Darboux Transformations, Higher-Order Rational Solitons and Rogue Wave Solutions for a (2 + 1)-Dimensional Nonlinear Schrödinger Equation**Supported by National Natural Science Foundation of China under Grant Nos. 11775121 and 11435005, and K.C. Wong Magna Fund in Ningbo University

Abstract

By Taylor expansion of Darboux matrix, a new generalized Darboux transformations (DTs) for a (2 + 1)-dimensional nonlinear Schrödinger (NLS) equation is derived, which can be reduced to two (1 + 1)-dimensional equation: a modified KdV equation and an NLS equation.
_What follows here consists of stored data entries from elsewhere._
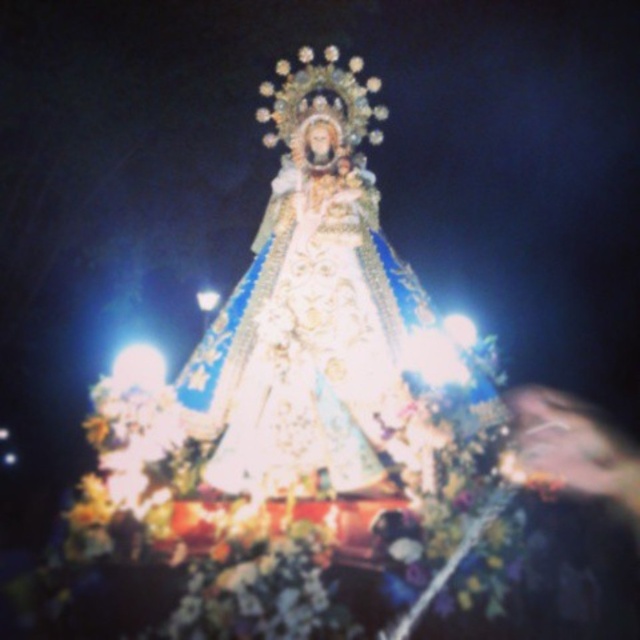
Between white satin dress at center and smooth skin face at lower right, which one appears on the right side from the viewer's perspective?

smooth skin face at lower right is more to the right.

Is white satin dress at center to the left of smooth skin face at lower right from the viewer's perspective?

Indeed, white satin dress at center is positioned on the left side of smooth skin face at lower right.

The width and height of the screenshot is (640, 640). What do you see at coordinates (308, 352) in the screenshot? I see `white satin dress at center` at bounding box center [308, 352].

Identify the location of white satin dress at center. Image resolution: width=640 pixels, height=640 pixels. (308, 352).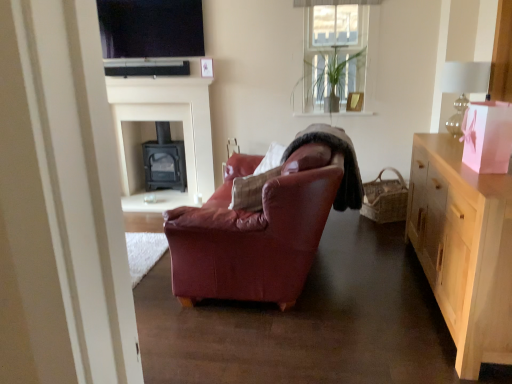
Question: Would you say woven brown picnic basket at right is inside or outside light wood cabinet at right?

Choices:
 (A) inside
 (B) outside

Answer: (B)

Question: From the image's perspective, relative to light wood cabinet at right, is woven brown picnic basket at right above or below?

Choices:
 (A) below
 (B) above

Answer: (B)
With the help of symbolic computation, some higher-order rational solutions and rogue wave (RW) solutions are constructed by its (1, N −1)-fold DTs according to determinants. From the dynamic behavior of these rogue waves discussed under some selected parameters, we find that the RWs and solitons are demonstrated some interesting structures including the triangle, pentagon, heptagon profiles, etc. Furthermore, we find that the wave structure can be changed from the higher-order RWs into higher-order rational solitons by modulating the main free parameter. These results may give an explanation and prediction for the corresponding dynamical phenomena in some physically relevant systems.